I was talking to an old Marine Corps buddy the other day. He’s a cop (patrolman) in an old New England mill town of 100,000. He’s been on a regional SWAT team in the past, though I don’t think he’s on one now. I asked him about “no knock warrants”.
In general, he said they are appropriate when drugs or a violent armed suspect(s) is involved. I asked him if there are better ways to pick someone up, like wait until they come out of the house.
“Oh, yeah”, he said, “That’s always better. Everybody comes out eventually”.
Then he told me a story. The other day he had to pick up this guy that had beaten up his girlfriend. The suspect supposedly had guns. My buddy rounded up these young cops that he works with and had trained. The young cops asked, “Shouldn’t we call SWAT?” “Nah, we don’t need them”, he replied.
Apparently, the suspect had been running his apartment lights off of an extension cord that ran out of the apartment and into the laundry room next door.
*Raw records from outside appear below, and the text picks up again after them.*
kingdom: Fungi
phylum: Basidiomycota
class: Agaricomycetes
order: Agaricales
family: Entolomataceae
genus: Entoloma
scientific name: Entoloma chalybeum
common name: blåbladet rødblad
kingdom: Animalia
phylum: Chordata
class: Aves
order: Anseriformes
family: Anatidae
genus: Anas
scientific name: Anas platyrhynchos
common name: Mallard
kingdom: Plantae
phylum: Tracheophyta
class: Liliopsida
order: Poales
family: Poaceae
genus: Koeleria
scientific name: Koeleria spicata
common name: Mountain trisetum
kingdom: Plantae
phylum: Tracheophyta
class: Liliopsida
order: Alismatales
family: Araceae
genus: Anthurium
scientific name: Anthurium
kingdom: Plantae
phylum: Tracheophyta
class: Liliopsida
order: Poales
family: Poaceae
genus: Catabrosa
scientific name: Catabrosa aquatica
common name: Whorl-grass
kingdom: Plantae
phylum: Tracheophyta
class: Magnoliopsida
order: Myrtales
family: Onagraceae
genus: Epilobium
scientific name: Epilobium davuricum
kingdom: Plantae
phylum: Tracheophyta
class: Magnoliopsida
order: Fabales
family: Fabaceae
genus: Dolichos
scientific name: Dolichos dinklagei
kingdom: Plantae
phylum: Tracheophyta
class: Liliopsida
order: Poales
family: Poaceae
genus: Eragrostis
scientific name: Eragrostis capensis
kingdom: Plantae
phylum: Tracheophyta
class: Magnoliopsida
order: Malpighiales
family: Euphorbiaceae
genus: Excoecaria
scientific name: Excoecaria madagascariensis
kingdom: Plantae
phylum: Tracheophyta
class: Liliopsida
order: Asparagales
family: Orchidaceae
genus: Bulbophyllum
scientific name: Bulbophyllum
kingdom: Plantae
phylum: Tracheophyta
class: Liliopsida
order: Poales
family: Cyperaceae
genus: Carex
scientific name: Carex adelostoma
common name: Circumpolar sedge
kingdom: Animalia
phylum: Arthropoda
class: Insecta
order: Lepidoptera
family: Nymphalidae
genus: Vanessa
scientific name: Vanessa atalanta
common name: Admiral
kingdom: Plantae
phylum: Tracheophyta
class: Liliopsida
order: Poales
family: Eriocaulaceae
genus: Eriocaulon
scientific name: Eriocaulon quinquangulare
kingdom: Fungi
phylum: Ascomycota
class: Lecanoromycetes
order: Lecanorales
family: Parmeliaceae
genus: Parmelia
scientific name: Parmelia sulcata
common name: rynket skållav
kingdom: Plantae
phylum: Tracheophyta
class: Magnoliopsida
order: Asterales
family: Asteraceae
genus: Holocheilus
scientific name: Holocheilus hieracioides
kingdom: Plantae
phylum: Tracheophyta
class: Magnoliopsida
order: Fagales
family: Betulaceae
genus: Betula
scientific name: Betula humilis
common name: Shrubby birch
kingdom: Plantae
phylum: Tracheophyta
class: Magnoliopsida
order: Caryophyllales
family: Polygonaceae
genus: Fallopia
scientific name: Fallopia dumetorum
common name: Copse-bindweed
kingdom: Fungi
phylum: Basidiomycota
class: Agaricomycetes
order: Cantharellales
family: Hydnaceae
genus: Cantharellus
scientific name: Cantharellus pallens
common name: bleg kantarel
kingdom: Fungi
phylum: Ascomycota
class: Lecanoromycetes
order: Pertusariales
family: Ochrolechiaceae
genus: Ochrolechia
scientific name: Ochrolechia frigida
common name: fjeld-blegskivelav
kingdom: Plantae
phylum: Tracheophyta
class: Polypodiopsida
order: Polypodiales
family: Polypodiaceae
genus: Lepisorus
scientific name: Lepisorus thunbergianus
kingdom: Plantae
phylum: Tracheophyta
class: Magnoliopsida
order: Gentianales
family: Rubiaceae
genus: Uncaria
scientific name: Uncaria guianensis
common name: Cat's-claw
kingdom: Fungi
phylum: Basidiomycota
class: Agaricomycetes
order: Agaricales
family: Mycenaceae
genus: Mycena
To get the suspect out of the apartment, my buddy unplugged the extension cord. When the suspect left his apartment to find out why the power went out, my buddy grabbed him, put him in an armbar, threw the suspect down the stairs, caught up with him, kneeled on his elbow and jammed a SIG into the suspect’s eye socket.
After one of the young cops cuffed the suspect, he asked my buddy, “why the eye socket?”.
My buddy explained, “Because it looks better than his mouth. If anybody happens to be watching, I don’t want it to look like I’m executing him. And it doesn’t break his teeth. Plus, the eyeball won’t put the gun out of battery. It squishes. And, lastly, it has a very dramatic effect”.
I asked him if he had heard the story of 92 year old Kathryn Johnson in Atlanta. He hadn’t heard of her. I told him the story. None of it surprised him. He said, planting drugs and setting people up was how the prior chief made his name when he was with narcotics.